Data listing>
───

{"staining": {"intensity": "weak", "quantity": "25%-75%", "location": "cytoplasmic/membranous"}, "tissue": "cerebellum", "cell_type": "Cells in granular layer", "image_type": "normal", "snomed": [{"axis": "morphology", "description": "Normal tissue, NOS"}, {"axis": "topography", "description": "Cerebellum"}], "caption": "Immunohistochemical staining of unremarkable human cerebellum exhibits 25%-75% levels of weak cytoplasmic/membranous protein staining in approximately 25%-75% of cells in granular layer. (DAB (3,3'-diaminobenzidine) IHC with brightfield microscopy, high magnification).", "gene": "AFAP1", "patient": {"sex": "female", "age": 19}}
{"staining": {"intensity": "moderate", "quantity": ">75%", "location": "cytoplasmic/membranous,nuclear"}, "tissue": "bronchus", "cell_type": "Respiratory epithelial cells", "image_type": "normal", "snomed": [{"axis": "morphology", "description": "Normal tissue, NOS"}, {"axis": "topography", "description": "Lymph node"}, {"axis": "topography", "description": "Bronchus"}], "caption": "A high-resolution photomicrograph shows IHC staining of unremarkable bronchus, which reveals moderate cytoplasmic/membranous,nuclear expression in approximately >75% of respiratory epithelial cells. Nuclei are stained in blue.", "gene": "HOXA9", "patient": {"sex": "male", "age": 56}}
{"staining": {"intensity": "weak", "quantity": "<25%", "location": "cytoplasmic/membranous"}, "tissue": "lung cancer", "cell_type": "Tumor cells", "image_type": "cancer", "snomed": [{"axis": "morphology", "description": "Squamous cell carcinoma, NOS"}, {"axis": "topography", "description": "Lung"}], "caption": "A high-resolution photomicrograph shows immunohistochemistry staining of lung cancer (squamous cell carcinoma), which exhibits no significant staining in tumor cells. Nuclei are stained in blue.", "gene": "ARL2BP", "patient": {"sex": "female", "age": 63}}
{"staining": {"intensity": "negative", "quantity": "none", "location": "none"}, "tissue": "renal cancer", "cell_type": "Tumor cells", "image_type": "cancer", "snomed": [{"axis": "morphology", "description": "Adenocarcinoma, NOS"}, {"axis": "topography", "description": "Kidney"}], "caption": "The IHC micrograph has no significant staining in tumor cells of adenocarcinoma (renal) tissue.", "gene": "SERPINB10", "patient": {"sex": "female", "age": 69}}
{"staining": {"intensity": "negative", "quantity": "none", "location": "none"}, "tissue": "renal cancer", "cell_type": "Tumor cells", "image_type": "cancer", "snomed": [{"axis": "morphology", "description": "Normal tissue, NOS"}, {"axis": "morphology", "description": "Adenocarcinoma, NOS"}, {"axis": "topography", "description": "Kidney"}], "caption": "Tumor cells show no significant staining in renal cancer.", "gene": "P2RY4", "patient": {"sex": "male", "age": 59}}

───

Your task>
Could you repeat exactly the lines in the listing above from the one with "photomicrograph shows IHC" down to the one with "photomicrograph shows immunohistochemistry"? Include both of those lines.

Response area>
{"staining": {"intensity": "moderate", "quantity": ">75%", "location": "cytoplasmic/membranous,nuclear"}, "tissue": "bronchus", "cell_type": "Respiratory epithelial cells", "image_type": "normal", "snomed": [{"axis": "morphology", "description": "Normal tissue, NOS"}, {"axis": "topography", "description": "Lymph node"}, {"axis": "topography", "description": "Bronchus"}], "caption": "A high-resolution photomicrograph shows IHC staining of unremarkable bronchus, which reveals moderate cytoplasmic/membranous,nuclear expression in approximately >75% of respiratory epithelial cells. Nuclei are stained in blue.", "gene": "HOXA9", "patient": {"sex": "male", "age": 56}}
{"staining": {"intensity": "weak", "quantity": "<25%", "location": "cytoplasmic/membranous"}, "tissue": "lung cancer", "cell_type": "Tumor cells", "image_type": "cancer", "snomed": [{"axis": "morphology", "description": "Squamous cell carcinoma, NOS"}, {"axis": "topography", "description": "Lung"}], "caption": "A high-resolution photomicrograph shows immunohistochemistry staining of lung cancer (squamous cell carcinoma), which exhibits no significant staining in tumor cells. Nuclei are stained in blue.", "gene": "ARL2BP", "patient": {"sex": "female", "age": 63}}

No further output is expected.